OperaTV was at the show to demonstrate its OS for smart TVs and also had one of the most interesting technical demos at the event. Opera has been working with the BBC to implement and test the synchronisation of broadcast content with streamed or local content using the HbbTV 2.0 standard. The ability to synchronise has a number of uses including allowing streamed additional content to be played back on personal devices, alongside the broadcast. That could mean optional audio or description tracks and Opera told us that ensuring accessibility to services was a big driver for the development. As well as synchronising to live broadcasts, the technique can synchronise content to streamed media.

Opera worked with the BBC on HbbTV Sync. Image:Meko

Precise synchronisation and knowledge of the content means that, for example, very precisely targeted or localised advertising can be dropped in to replace national or broadcast content. The use of HbbTV and live sync also means that this kind of control can operate even where content is not running at the expected times. You can also use the technology to ensure synchronisation of different devices in the home or at a location.

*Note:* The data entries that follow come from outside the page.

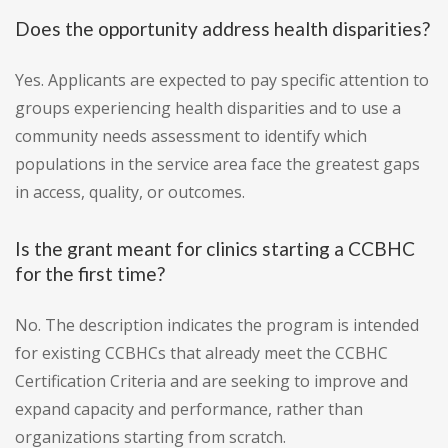
Does the opportunity address health disparities?
Yes. Applicants are expected to pay specific attention to
groups experiencing health disparities and to use a
community needs assessment to identify which
populations in the service area face the greatest gaps
in access, quality, or outcomes.
Is the grant meant for clinics starting a CCBHC
for the first time?
No. The description indicates the program is intended
for existing CCBHCs that already meet the CCBHC
Certification Criteria and are seeking to improve and
expand capacity and performance, rather than
organizations starting from scratch.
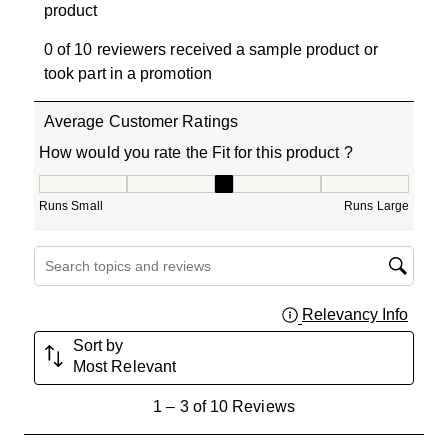
product
0 of 10 reviewers received a sample product or
took part in a promotion
Average Customer Ratings
How would you rate the Fit for this product ?
How would you rate the Fit for this product ?, 3 out of 5
Runs Small
Runs Large
Search topics and reviews search region
Relevancy Info
Displa
Sort by
Most Relevant
1
1
–
3 of 10
Reviews
to
3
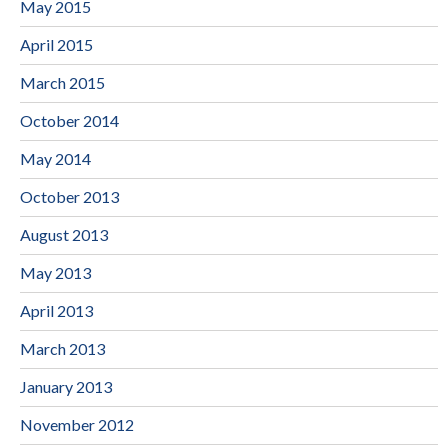
May 2015
April 2015
March 2015
October 2014
May 2014
October 2013
August 2013
May 2013
April 2013
March 2013
January 2013
November 2012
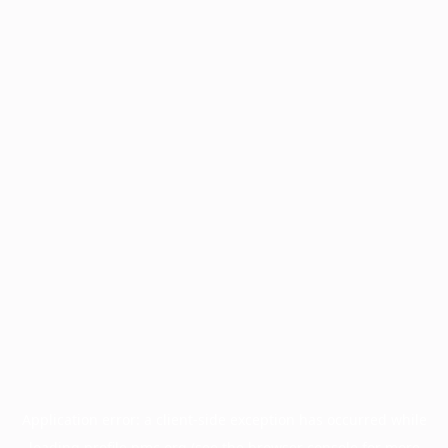
Application error: a
client
-side exception has occurred while
loading
profile.pmc.org
(see the
browser console
for more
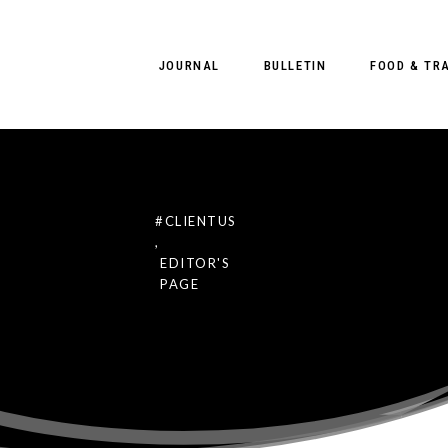
JOURNAL
BULLETIN
FOOD & TR
#CLIENTUS
,
 CLIENT US
EDITOR'S
PAGE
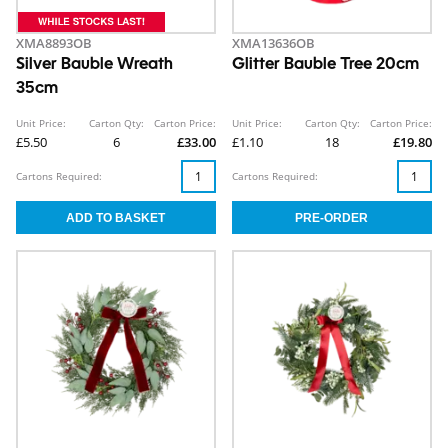
XMA8893OB
XMA13636OB
Silver Bauble Wreath
Glitter Bauble Tree 20cm
35cm
Unit Price:
Carton Qty:
Carton Price:
Unit Price:
Carton Qty:
Carton Price:
£5.50
6
£33.00
£1.10
18
£19.80
Cartons Required:
Cartons Required:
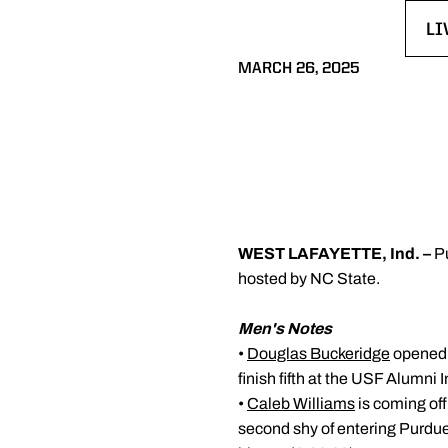
LI
OP
MARCH 26, 2025
WEST LAFAYETTE, Ind. –
P
hosted by NC State.
Men's Notes
•
Douglas Buckeridge
opened t
finish fifth at the USF Alumni I
•
Caleb Williams
is coming off
second shy of entering Purdue'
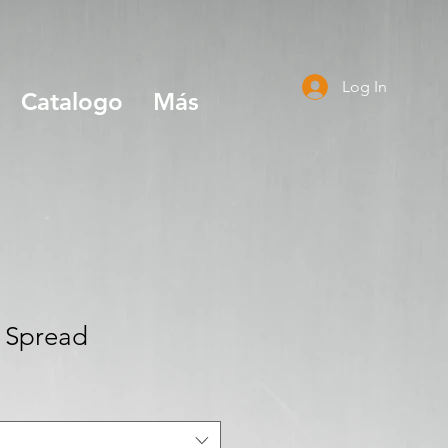
Log In
Catalogo
Más
n Spread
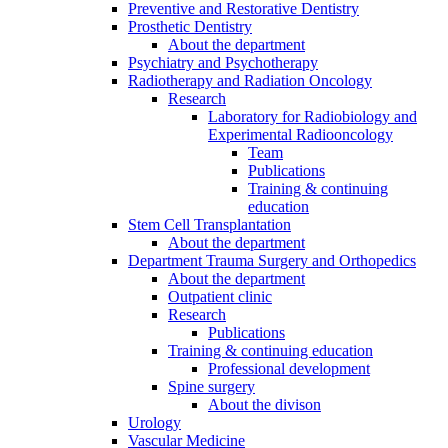
Preventive and Restorative Dentistry
Prosthetic Dentistry
About the department
Psychiatry and Psychotherapy
Radiotherapy and Radiation Oncology
Research
Laboratory for Radiobiology and
Experimental Radiooncology
Team
Publications
Training & continuing
education
Stem Cell Transplantation
About the department
Department Trauma Surgery and Orthopedics
About the department
Outpatient clinic
Research
Publications
Training & continuing education
Professional development
Spine surgery
About the divison
Urology
Vascular Medicine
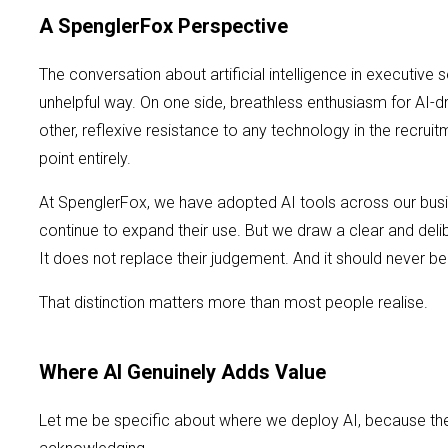
A SpenglerFox Perspective
The conversation about artificial intelligence in executiv
unhelpful way. On one side, breathless enthusiasm for AI-
other, reflexive resistance to any technology in the recrui
point entirely.
At SpenglerFox, we have adopted AI tools across our bus
continue to expand their use. But we draw a clear and delib
It does not replace their judgement. And it should never b
That distinction matters more than most people realise.
Where AI Genuinely Adds Value
Let me be specific about where we deploy AI, because the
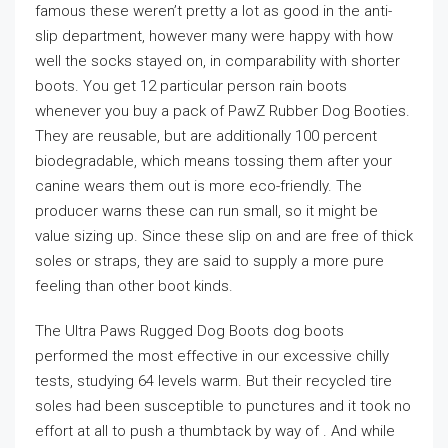
famous these weren’t pretty a lot as good in the anti-
slip department, however many were happy with how
well the socks stayed on, in comparability with shorter
boots. You get 12 particular person rain boots
whenever you buy a pack of PawZ Rubber Dog Booties.
They are reusable, but are additionally 100 percent
biodegradable, which means tossing them after your
canine wears them out is more eco-friendly. The
producer warns these can run small, so it might be
value sizing up. Since these slip on and are free of thick
soles or straps, they are said to supply a more pure
feeling than other boot kinds.
The Ultra Paws Rugged Dog Boots dog boots
performed the most effective in our excessive chilly
tests, studying 64 levels warm. But their recycled tire
soles had been susceptible to punctures and it took no
effort at all to push a thumbtack by way of . And while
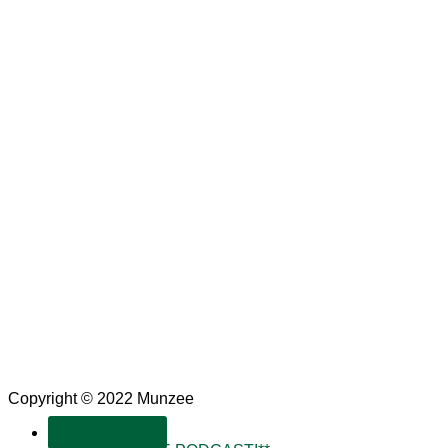
Copyright © 2022 Munzee
SUBSCRIBE!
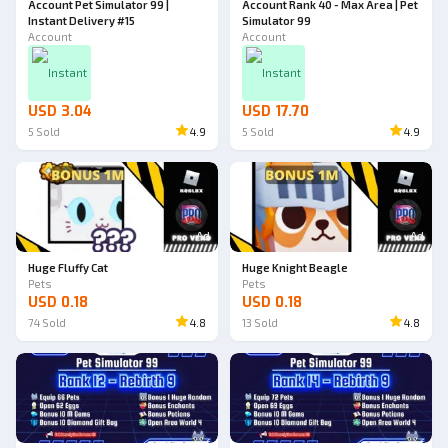
Account Pet Simulator 99 |
Account Rank 40 - Max Area | Pet
Instant Delivery #15
Simulator 99
Account
Account
Instant
Instant
USD 3.04
USD 17.70
5
Sold
4.9
5
Sold
4.9
Ad
Ad
Huge Fluffy Cat
Huge Knight Beagle
Pets
Pets
USD 0.18
USD 0.18
74
Sold
4.8
13
Sold
4.8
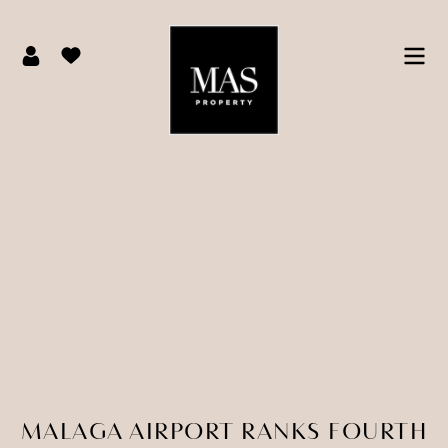
MALAGA AIRPORT RANKS FOURTH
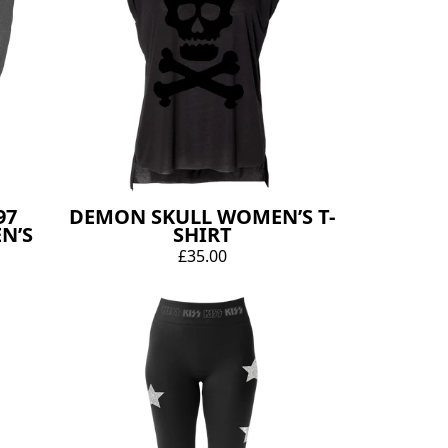
97
DEMON SKULL WOMEN’S T-
N’S
SHIRT
£35.00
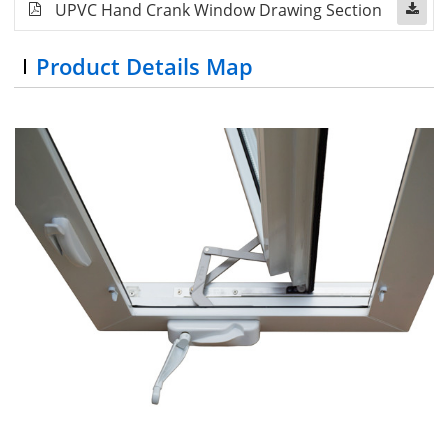
UPVC Hand Crank Window Drawing Section
Product Details Map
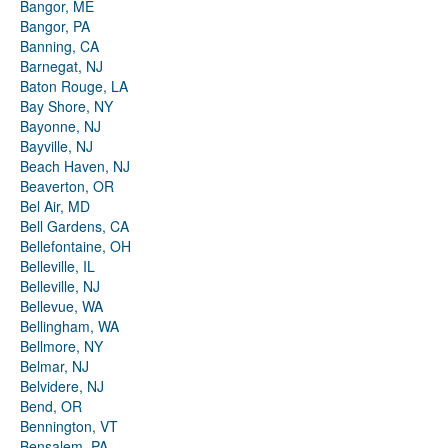
Bangor, ME
Bangor, PA
Banning, CA
Barnegat, NJ
Baton Rouge, LA
Bay Shore, NY
Bayonne, NJ
Bayville, NJ
Beach Haven, NJ
Beaverton, OR
Bel Air, MD
Bell Gardens, CA
Bellefontaine, OH
Belleville, IL
Belleville, NJ
Bellevue, WA
Bellingham, WA
Bellmore, NY
Belmar, NJ
Belvidere, NJ
Bend, OR
Bennington, VT
Bensalem, PA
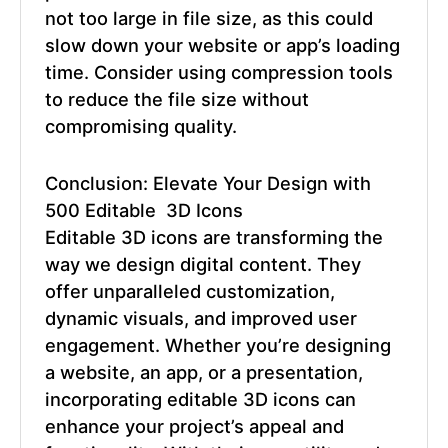
not too large in file size, as this could
slow down your website or app’s loading
time. Consider using compression tools
to reduce the file size without
compromising quality.
Conclusion: Elevate Your Design with
500 Editable 3D Icons
Editable 3D icons
are transforming the
way we design digital content. They
offer unparalleled customization,
dynamic visuals, and improved user
engagement. Whether you’re designing
a website, an app, or a presentation,
incorporating editable 3D icons can
enhance your project’s appeal and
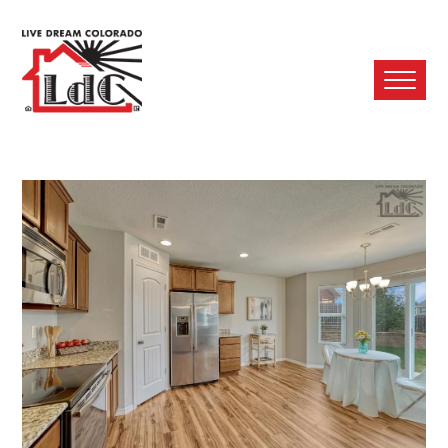
Ope
Mobi
Men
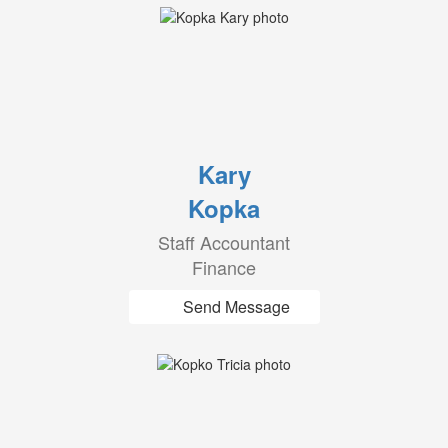
Kary
Kopka
Staff Accountant
Finance
Send Message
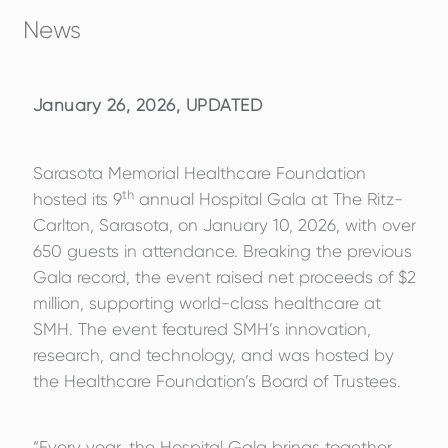
News
January 26, 2026, UPDATED
Sarasota Memorial Healthcare Foundation
th
hosted its 9
annual Hospital Gala at The Ritz-
Carlton, Sarasota, on January 10, 2026, with over
650 guests in attendance. Breaking the previous
Gala record, the event raised net proceeds of $2
million, supporting world-class healthcare at
SMH. The event featured SMH’s innovation,
research, and technology, and was hosted by
the Healthcare Foundation’s Board of Trustees.
“Every year, the Hospital Gala brings together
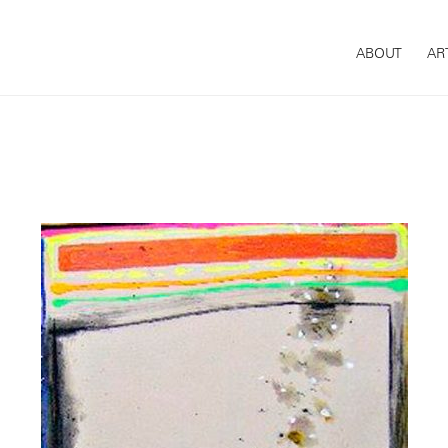
ABOUT
AR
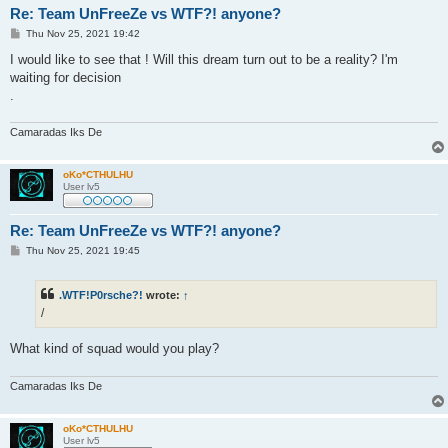
Re: Team UnFreeZe vs WTF?! anyone?
P
Thu Nov 25, 2021 19:42
o
s
I would like to see that ! Will this dream turn out to be a reality? I'm
t
waiting for decision
.
Camaradas Iks De
oKo*CTHULHU
User lv5
Re: Team UnFreeZe vs WTF?! anyone?
P
Thu Nov 25, 2021 19:45
o
s
t
.WTF!P0rsche?!
wrote:
↑
/
What kind of squad would you play?
Camaradas Iks De
oKo*CTHULHU
User lv5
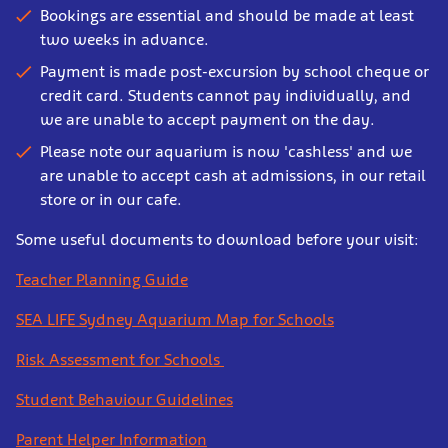
Bookings are essential and should be made at least
two weeks in advance.
Payment is made post-excursion by school cheque or
credit card. Students cannot pay individually, and
we are unable to accept payment on the day.
Please note our aquarium is now 'cashless' and we
are unable to accept cash at admissions, in our retail
store or in our cafe.
Some useful documents to download before your visit:
Teacher Planning Guide
SEA LIFE Sydney Aquarium Map for Schools
Risk Assessment for Schools
Student Behaviour Guidelines
Parent Helper Information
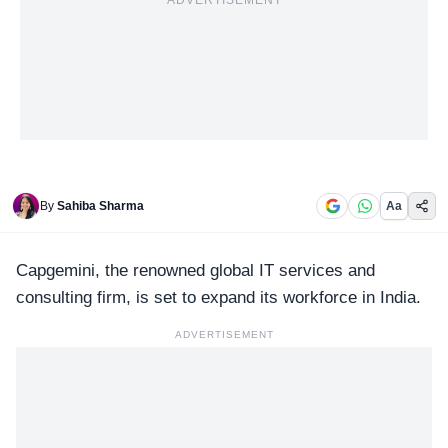
ADVERTISEMENT
By
Sahiba Sharma
Aa
Capgemini, the renowned
global IT services
and
consulting firm, is set to expand its workforce in India.
ADVERTISEMENT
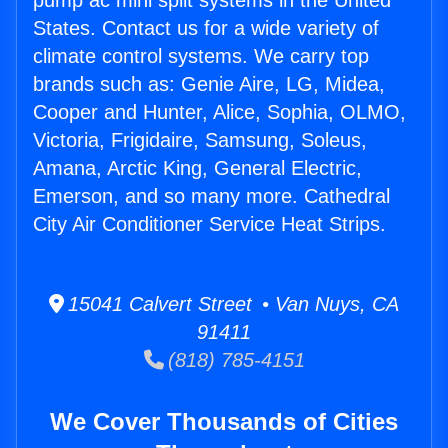
pump ac mini split systems in the United
States. Contact us for a wide variety of
climate control systems. We carry top
brands such as: Genie Aire, LG, Midea,
Cooper and Hunter, Alice, Sophia, OLMO,
Victoria, Frigidaire, Samsung, Soleus,
Amana, Arctic King, General Electric,
Emerson, and so many more. Cathedral
City Air Conditioner Service Heat Strips.
15041 Calvert Street • Van Nuys, CA
91411
(818) 785-4151
We Cover Thousands of Cities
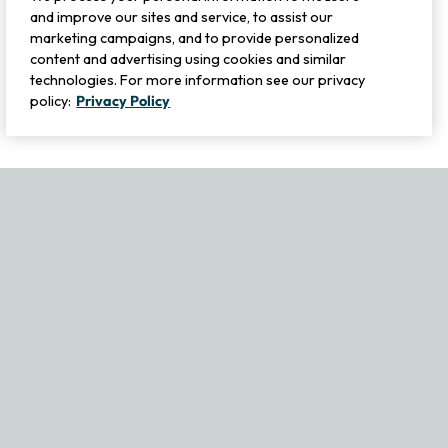
and improve our sites and service, to assist our
marketing campaigns, and to provide personalized
content and advertising using cookies and similar
technologies. For more information see our privacy
policy:
Privacy Policy
If you experience any issues navigating the site, please contact ou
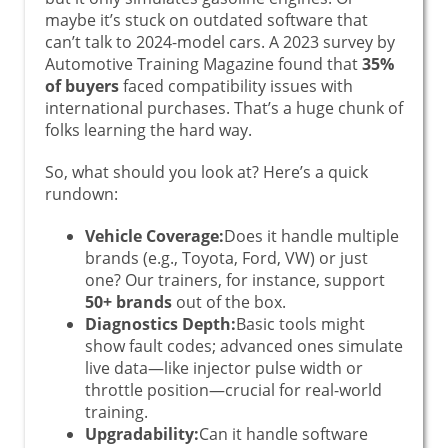
maybe it’s stuck on outdated software that
can’t talk to 2024-model cars. A 2023 survey by
Automotive Training Magazine found that
35%
of buyers
faced compatibility issues with
international purchases. That’s a huge chunk of
folks learning the hard way.
So, what should you look at? Here’s a quick
rundown:
Vehicle Coverage:
Does it handle multiple
brands (e.g., Toyota, Ford, VW) or just
one? Our trainers, for instance, support
50+ brands
out of the box.
Diagnostics Depth:
Basic tools might
show fault codes; advanced ones simulate
live data—like injector pulse width or
throttle position—crucial for real-world
training.
Upgradability:
Can it handle software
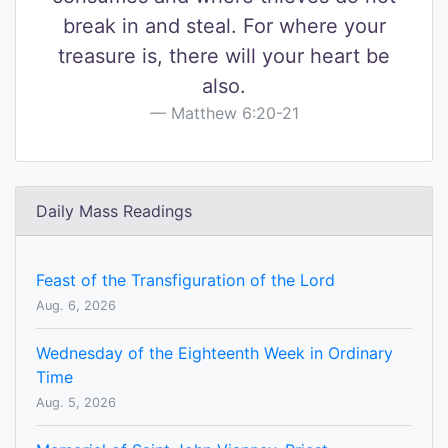
break in and steal. For where your
treasure is, there will your heart be
also.
Matthew 6:20-21
Daily Mass Readings
Feast of the Transfiguration of the Lord
Aug. 6, 2026
Wednesday of the Eighteenth Week in Ordinary
Time
Aug. 5, 2026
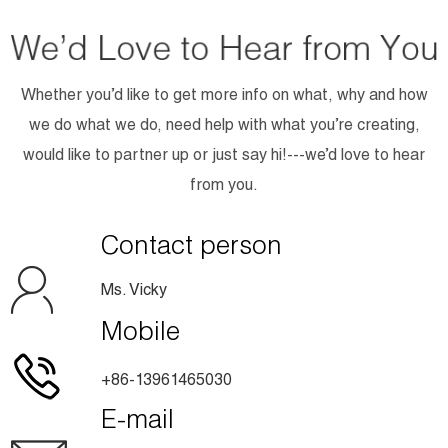
Whether you’d like to get more info on what, why and how
we do what we do, need help with what you’re creating,
would like to partner up or just say hi!---we’d love to hear
from you.
Contact person
Ms. Vicky
Mobile
+86-13961465030
E-mail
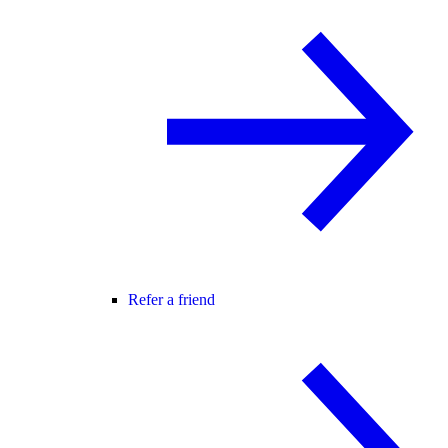
Refer a friend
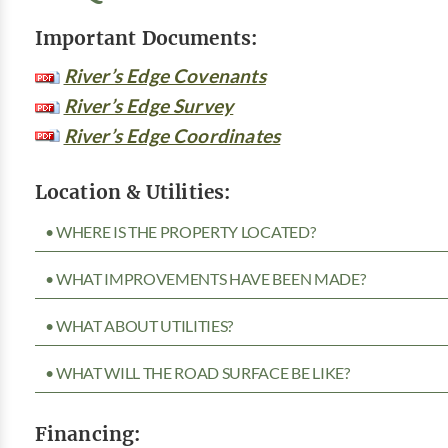
Important Documents:
River’s Edge Covenants
River’s Edge Survey
River’s Edge Coordinates
Location & Utilities:
• WHERE IS THE PROPERTY LOCATED?
• WHAT IMPROVEMENTS HAVE BEEN MADE?
• WHAT ABOUT UTILITIES?
• WHAT WILL THE ROAD SURFACE BE LIKE?
Financing:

There are obvious opportunities for ‘parallel’ operations with a personal device could be used to purchase items or services using the companion device.

You can, for example, synchronise trailer material so that buttons are customised – ‘Click the record button now to ensure you have this programme’. The work with the BBC also supported the ‘Start from the top’ feature that some operators have which allow someone seeing a live broadcast to easily select the programme instantly from a streamed source so that it can be watched from the beginning.

OperaTV told us that the support would be included in the latest version 4.10 which is now becoming available to its customers and which should roll out in 2018 TV sets. The company was also very complimentary about the work that the BBC had done to teach users how to use ‘the red button’ in the UK to perform all sorts of operations.